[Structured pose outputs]
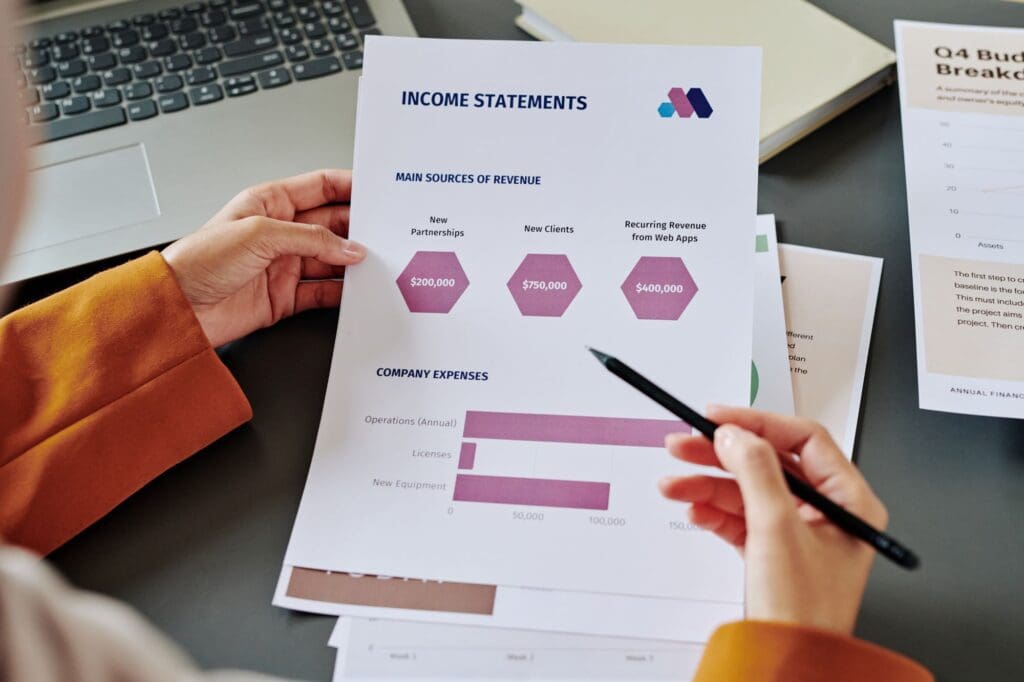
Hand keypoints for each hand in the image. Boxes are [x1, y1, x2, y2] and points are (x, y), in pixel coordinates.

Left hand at [162, 169, 365, 347]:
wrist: (178, 309)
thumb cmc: (199, 261)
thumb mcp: (259, 234)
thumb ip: (310, 239)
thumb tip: (348, 247)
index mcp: (270, 203)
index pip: (320, 187)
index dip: (350, 186)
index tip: (378, 191)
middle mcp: (280, 232)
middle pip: (333, 225)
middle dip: (359, 228)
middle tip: (386, 233)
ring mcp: (284, 265)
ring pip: (332, 260)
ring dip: (354, 263)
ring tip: (378, 264)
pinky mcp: (285, 296)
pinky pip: (323, 292)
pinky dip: (343, 292)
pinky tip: (357, 290)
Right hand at [659, 406, 887, 634]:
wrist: (786, 664)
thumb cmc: (804, 611)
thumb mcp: (777, 528)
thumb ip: (755, 471)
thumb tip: (735, 433)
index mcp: (848, 500)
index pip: (802, 440)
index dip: (757, 423)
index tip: (718, 417)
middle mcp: (826, 512)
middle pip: (767, 463)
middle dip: (721, 455)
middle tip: (683, 444)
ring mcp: (796, 531)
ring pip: (746, 490)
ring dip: (707, 484)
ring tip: (674, 483)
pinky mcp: (772, 550)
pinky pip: (739, 517)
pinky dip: (713, 512)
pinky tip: (693, 510)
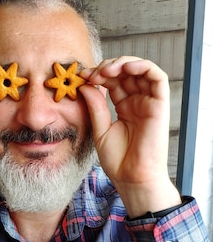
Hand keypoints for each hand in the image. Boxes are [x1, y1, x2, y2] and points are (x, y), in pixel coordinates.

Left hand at [80, 56, 180, 216]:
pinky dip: (143, 66)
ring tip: (106, 71)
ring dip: (123, 64)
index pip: (113, 82)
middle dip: (106, 68)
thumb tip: (85, 84)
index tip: (81, 77)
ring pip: (141, 70)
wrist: (132, 178)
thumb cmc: (119, 161)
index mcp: (124, 108)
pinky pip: (157, 77)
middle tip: (90, 74)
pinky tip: (126, 68)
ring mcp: (149, 102)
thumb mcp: (100, 130)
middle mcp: (138, 102)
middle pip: (125, 73)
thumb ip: (95, 106)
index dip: (98, 75)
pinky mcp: (159, 105)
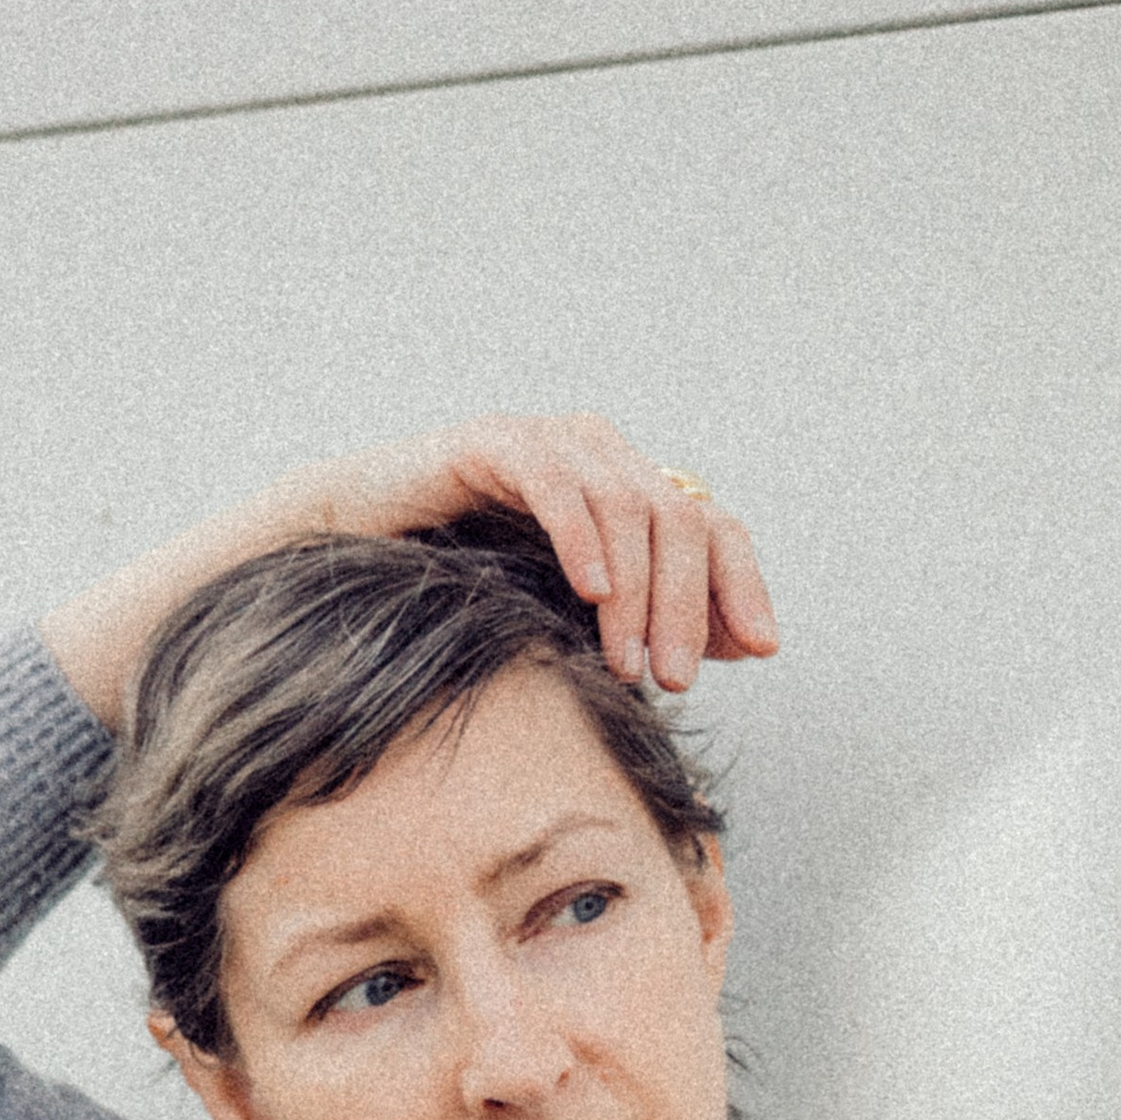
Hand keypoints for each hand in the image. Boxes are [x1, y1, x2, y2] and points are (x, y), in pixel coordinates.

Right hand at [304, 413, 779, 692]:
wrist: (359, 551)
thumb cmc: (470, 591)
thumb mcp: (578, 619)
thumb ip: (655, 624)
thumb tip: (749, 645)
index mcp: (632, 491)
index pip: (714, 527)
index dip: (743, 585)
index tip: (761, 651)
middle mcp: (602, 454)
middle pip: (680, 521)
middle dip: (686, 608)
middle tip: (673, 680)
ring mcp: (552, 440)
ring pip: (627, 506)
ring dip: (637, 594)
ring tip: (627, 663)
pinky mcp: (495, 439)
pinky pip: (555, 480)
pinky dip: (581, 536)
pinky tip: (590, 591)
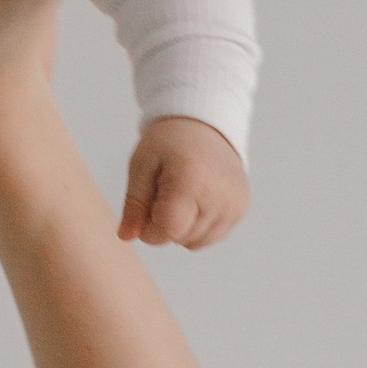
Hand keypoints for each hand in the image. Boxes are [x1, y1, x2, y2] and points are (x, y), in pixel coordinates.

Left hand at [118, 116, 249, 248]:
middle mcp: (219, 196)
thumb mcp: (142, 165)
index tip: (146, 207)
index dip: (149, 228)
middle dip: (164, 225)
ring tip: (181, 196)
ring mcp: (234, 204)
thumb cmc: (169, 142)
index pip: (167, 231)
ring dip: (181, 228)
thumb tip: (126, 236)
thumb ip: (134, 203)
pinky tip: (196, 200)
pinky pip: (211, 236)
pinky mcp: (241, 208)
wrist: (204, 124)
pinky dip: (198, 226)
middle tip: (164, 193)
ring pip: (195, 243)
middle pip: (180, 238)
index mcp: (192, 181)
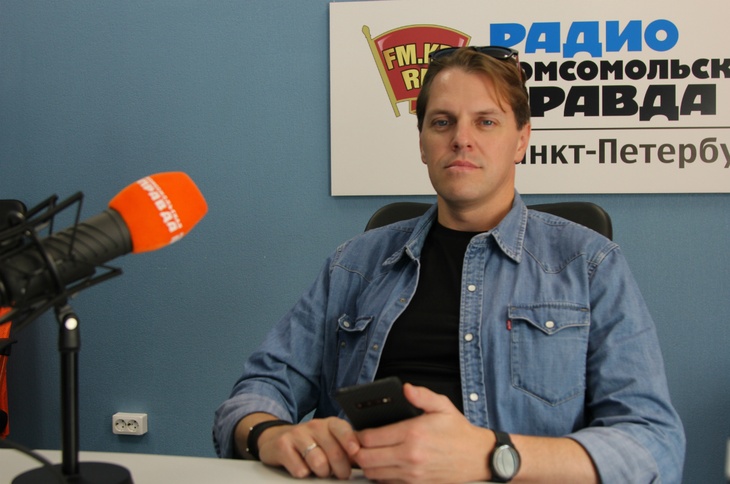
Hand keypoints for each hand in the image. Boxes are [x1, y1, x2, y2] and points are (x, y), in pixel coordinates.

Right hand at [256, 416, 359, 478]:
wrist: (277, 438)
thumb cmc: (310, 442)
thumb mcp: (329, 439)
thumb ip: (347, 447)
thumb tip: (367, 457)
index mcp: (329, 423)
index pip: (343, 429)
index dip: (350, 441)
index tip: (356, 452)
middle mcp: (314, 426)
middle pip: (334, 451)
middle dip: (340, 469)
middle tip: (341, 474)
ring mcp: (297, 434)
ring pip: (318, 461)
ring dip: (321, 472)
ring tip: (320, 470)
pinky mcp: (283, 446)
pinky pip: (300, 469)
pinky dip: (303, 473)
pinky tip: (302, 468)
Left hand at [353, 383, 492, 483]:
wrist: (477, 457)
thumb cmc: (458, 431)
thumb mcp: (442, 406)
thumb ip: (422, 395)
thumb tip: (406, 389)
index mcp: (413, 433)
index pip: (370, 437)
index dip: (358, 434)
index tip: (357, 430)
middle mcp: (410, 456)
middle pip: (366, 458)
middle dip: (356, 450)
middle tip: (356, 443)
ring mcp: (412, 474)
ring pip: (373, 473)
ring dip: (366, 464)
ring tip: (367, 453)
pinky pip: (387, 483)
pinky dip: (380, 475)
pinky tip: (383, 464)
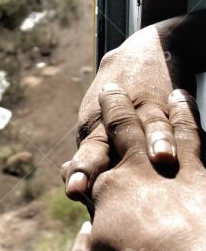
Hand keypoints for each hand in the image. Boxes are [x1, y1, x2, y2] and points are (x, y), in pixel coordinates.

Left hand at [64, 19, 195, 205]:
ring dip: (152, 144)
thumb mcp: (97, 127)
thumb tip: (81, 196)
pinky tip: (176, 149)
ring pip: (142, 130)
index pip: (83, 161)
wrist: (143, 54)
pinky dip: (171, 133)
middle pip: (98, 147)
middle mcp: (107, 123)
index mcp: (91, 134)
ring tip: (160, 160)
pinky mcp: (161, 102)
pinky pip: (167, 120)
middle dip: (88, 166)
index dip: (80, 178)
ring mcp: (135, 112)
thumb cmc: (115, 103)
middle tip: (79, 188)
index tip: (74, 194)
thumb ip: (93, 160)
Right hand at [84, 85, 205, 250]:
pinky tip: (204, 122)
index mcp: (111, 189)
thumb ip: (98, 249)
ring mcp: (182, 169)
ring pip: (173, 127)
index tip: (75, 169)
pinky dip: (202, 129)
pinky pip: (205, 143)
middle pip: (124, 128)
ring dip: (173, 110)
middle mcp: (141, 170)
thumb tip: (93, 241)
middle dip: (116, 108)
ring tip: (174, 94)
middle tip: (111, 90)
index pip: (89, 169)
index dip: (81, 165)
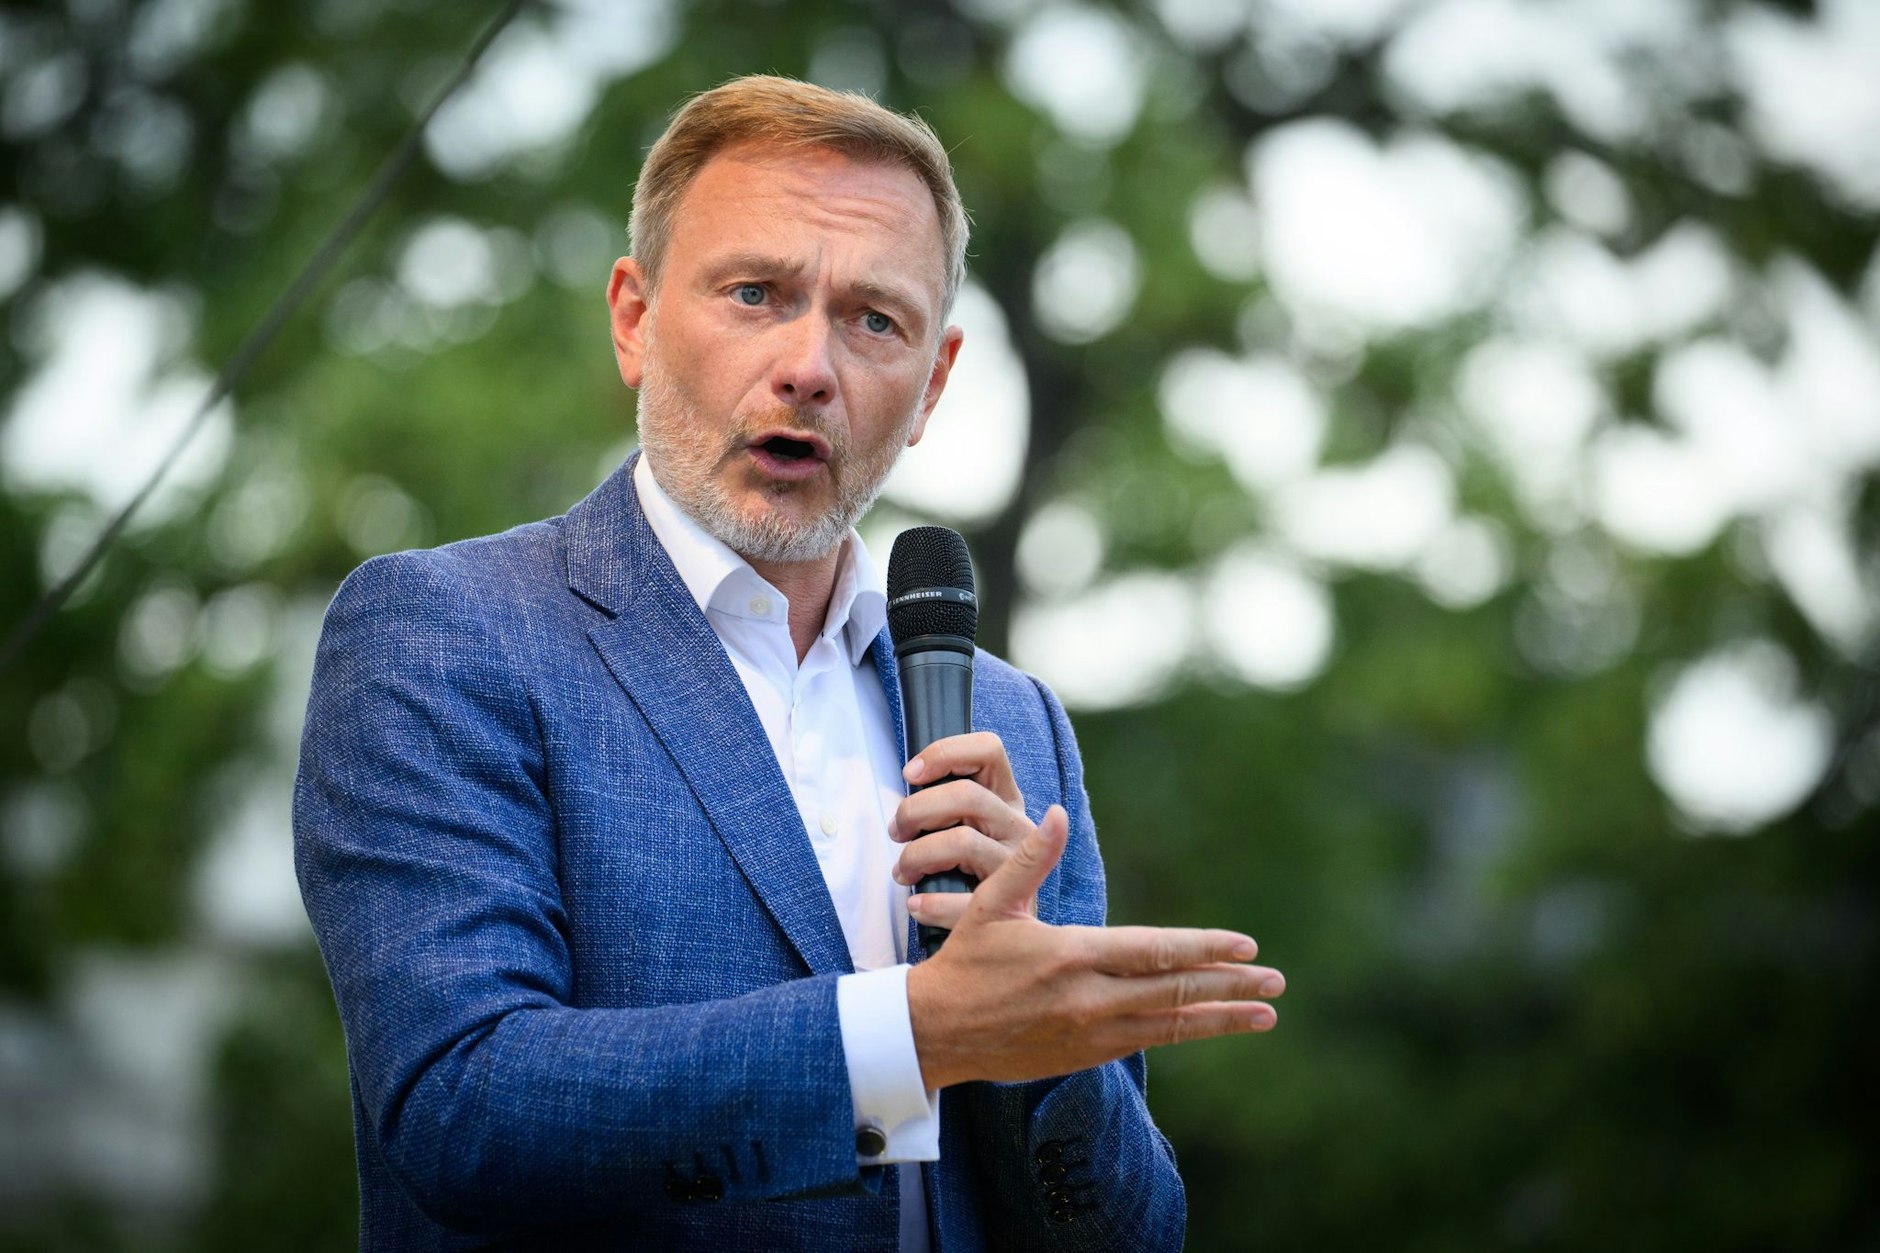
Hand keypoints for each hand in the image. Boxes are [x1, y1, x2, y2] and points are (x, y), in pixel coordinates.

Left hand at [891, 732, 1034, 923]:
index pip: (989, 749)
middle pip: (966, 795)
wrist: (1010, 926)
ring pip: (962, 842)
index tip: (909, 774)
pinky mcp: (1011, 905)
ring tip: (903, 873)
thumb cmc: (973, 868)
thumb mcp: (969, 825)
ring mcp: (1018, 864)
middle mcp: (1017, 825)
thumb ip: (944, 802)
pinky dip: (932, 905)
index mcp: (1006, 797)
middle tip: (896, 832)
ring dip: (917, 856)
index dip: (944, 752)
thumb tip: (907, 787)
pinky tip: (917, 906)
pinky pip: (966, 901)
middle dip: (916, 810)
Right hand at [906, 808, 1283, 1090]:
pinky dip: (1182, 1031)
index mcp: (1072, 956)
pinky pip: (1147, 1041)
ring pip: (1171, 1024)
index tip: (1246, 945)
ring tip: (1264, 1015)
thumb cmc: (965, 963)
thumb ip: (1031, 858)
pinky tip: (1208, 1024)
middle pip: (1175, 990)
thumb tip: (1057, 812)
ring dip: (1221, 1019)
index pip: (1155, 950)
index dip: (1205, 948)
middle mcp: (1090, 999)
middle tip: (1275, 981)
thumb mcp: (992, 904)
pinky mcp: (1085, 1055)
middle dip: (1231, 986)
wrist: (935, 1032)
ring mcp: (1091, 1033)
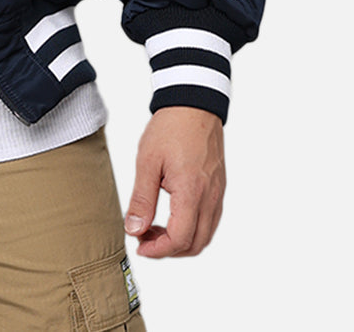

> **Your objective**: Whenever a line in the records above contains the string "Right", copy that line.

> **Your response**:
Right hand at [659, 406, 887, 634]:
Right hand at [304, 413, 779, 692]:
Right hand at [256, 416, 359, 478]:
Right hand at [84, 85, 205, 250]:
Right hand at [906, 808, 1283, 1090]:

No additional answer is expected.